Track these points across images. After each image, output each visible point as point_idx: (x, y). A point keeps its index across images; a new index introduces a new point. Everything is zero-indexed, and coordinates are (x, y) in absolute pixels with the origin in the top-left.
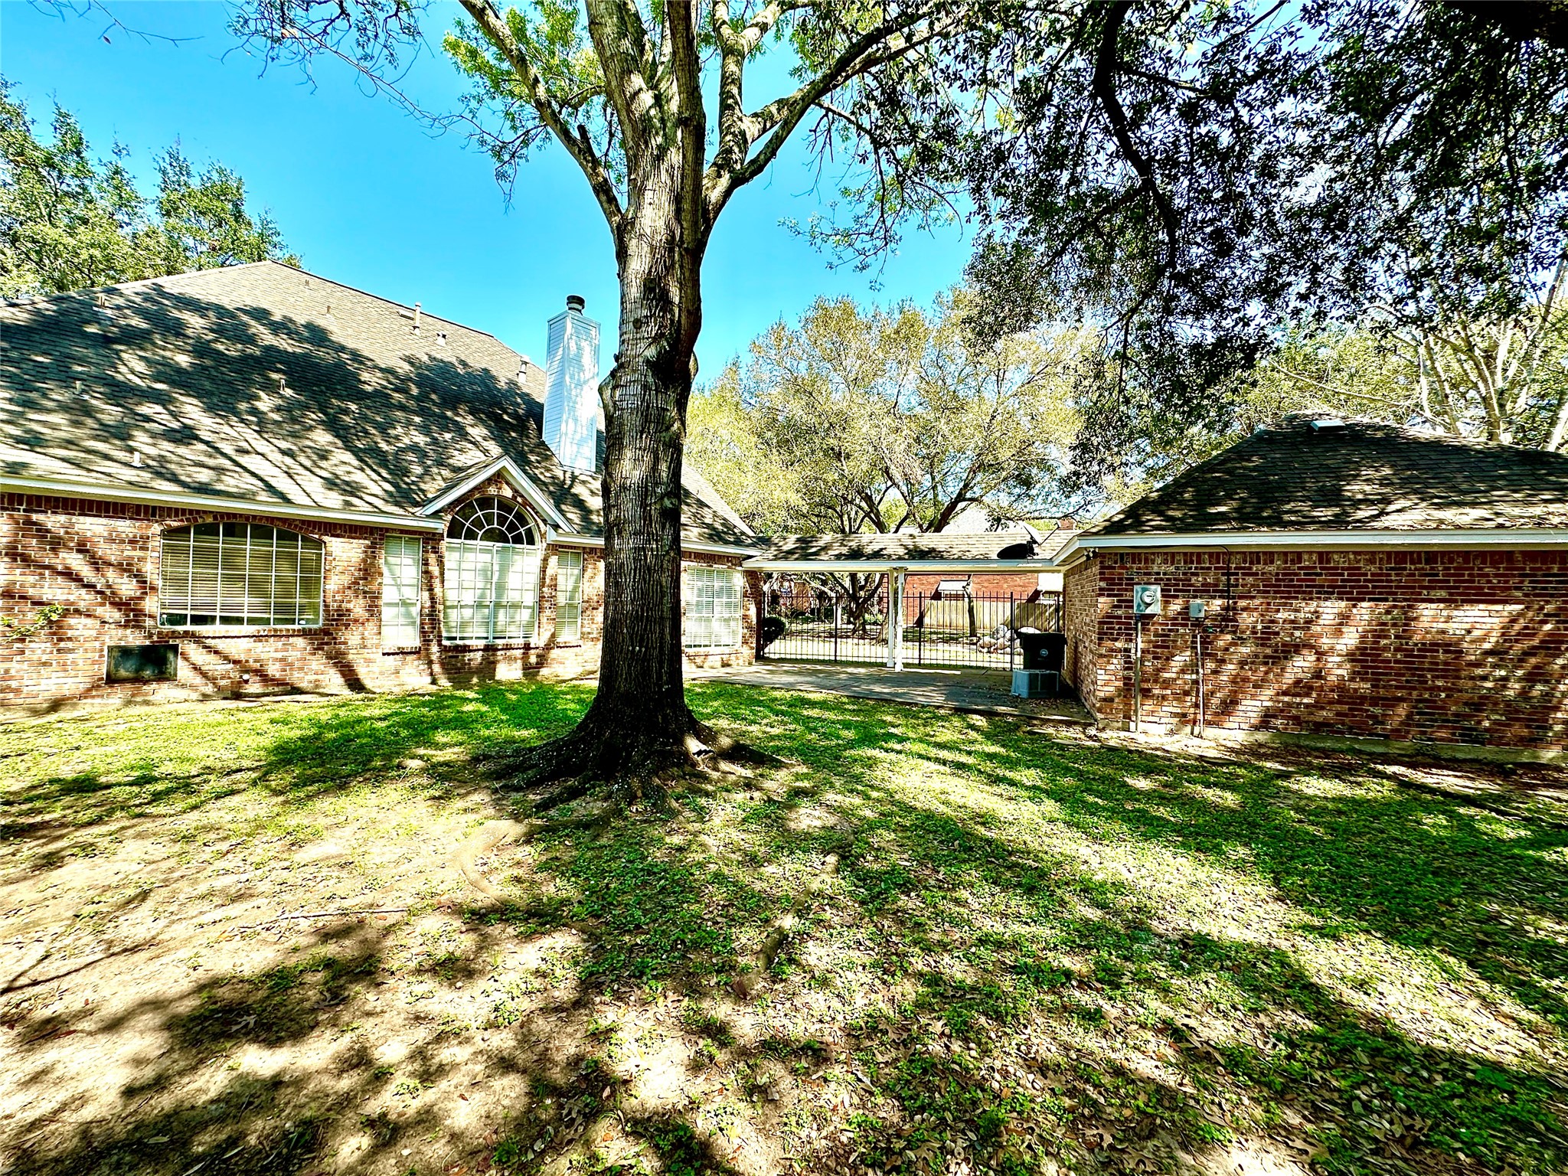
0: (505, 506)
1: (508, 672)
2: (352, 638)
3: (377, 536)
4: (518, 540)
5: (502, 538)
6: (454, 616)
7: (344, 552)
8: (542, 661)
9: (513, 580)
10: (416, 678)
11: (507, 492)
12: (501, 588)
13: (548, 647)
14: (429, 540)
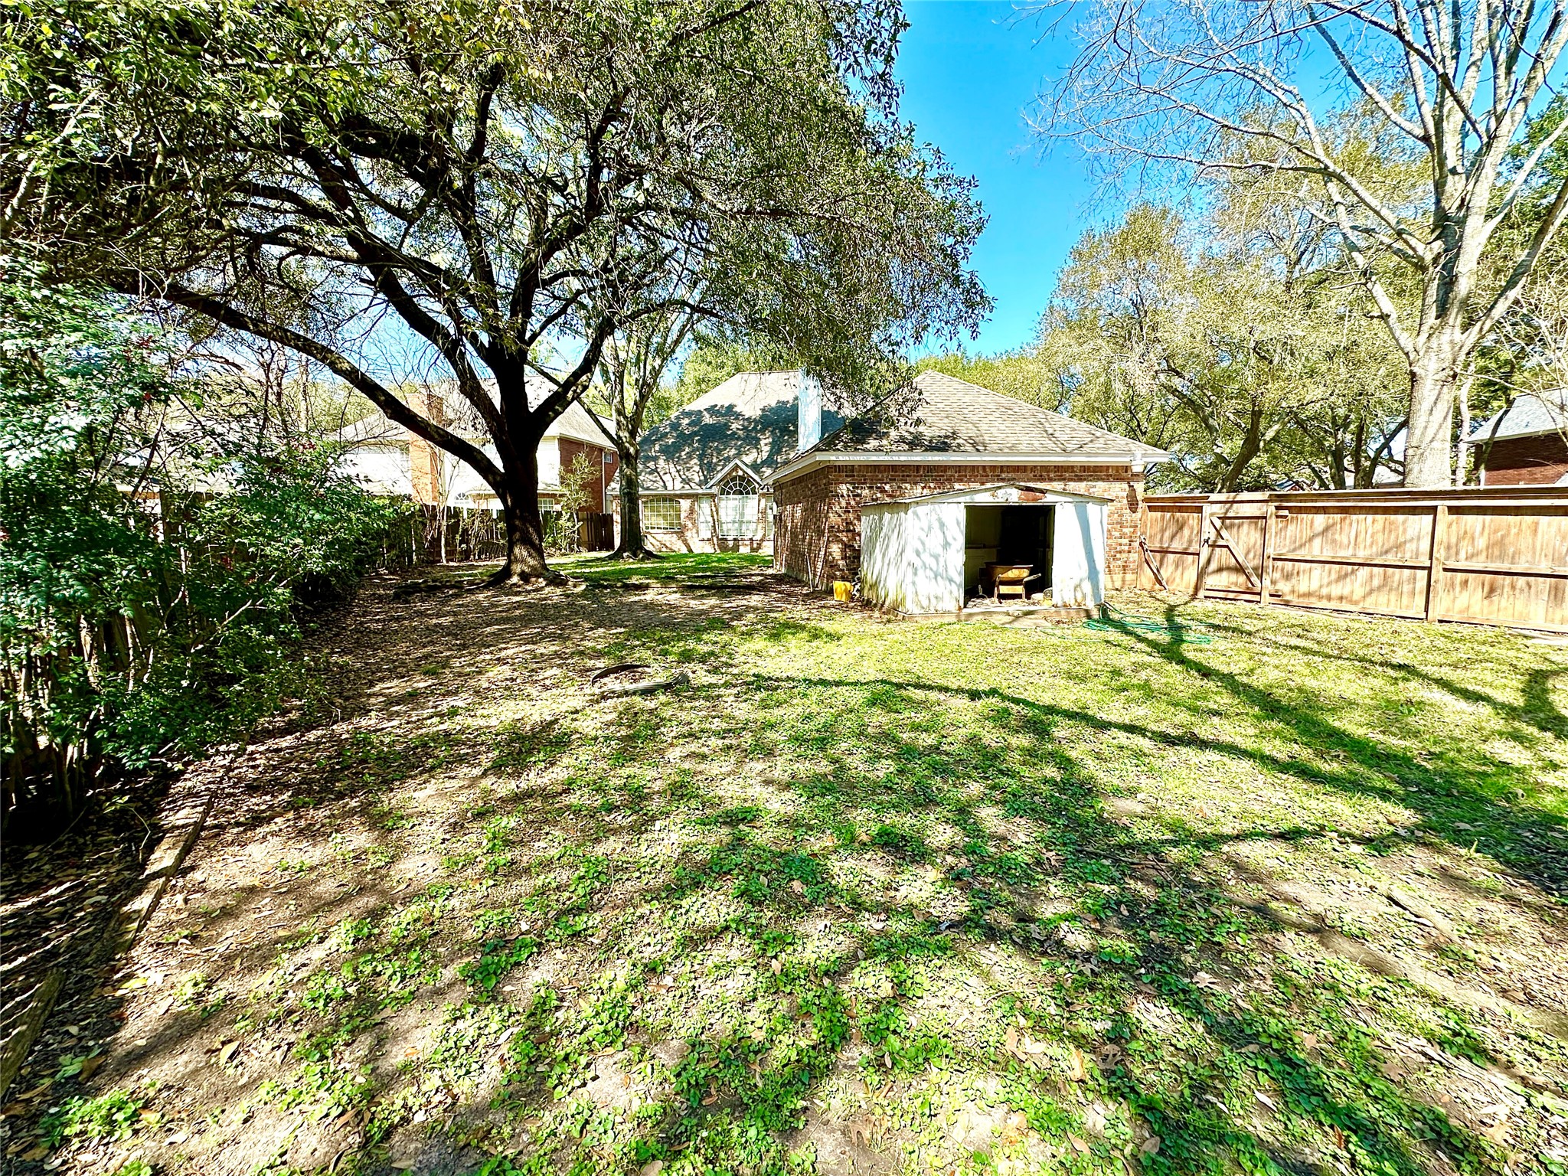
0: (742, 478)
1: (744, 550)
2: (688, 534)
3: (695, 497)
4: (748, 493)
5: (741, 493)
6: (725, 527)
7: (685, 504)
8: (759, 546)
9: (747, 511)
10: (708, 549)
11: (740, 473)
12: (742, 515)
13: (762, 540)
14: (713, 496)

= Assignment =
All lines from the one containing "6: (454, 616)" to the last line of the data above, both included, should be printed exactly, and the pictures should not appear.

= Written response =
6: (454, 616)
7: (344, 552)
8: (542, 661)
9: (513, 580)
10: (416, 678)
11: (507, 492)
12: (501, 588)
13: (548, 647)
14: (429, 540)
0: (742, 478)
1: (744, 550)
2: (688, 534)
3: (695, 497)
4: (748, 493)
5: (741, 493)
6: (725, 527)
7: (685, 504)
8: (759, 546)
9: (747, 511)
10: (708, 549)
11: (740, 473)
12: (742, 515)
13: (762, 540)
14: (713, 496)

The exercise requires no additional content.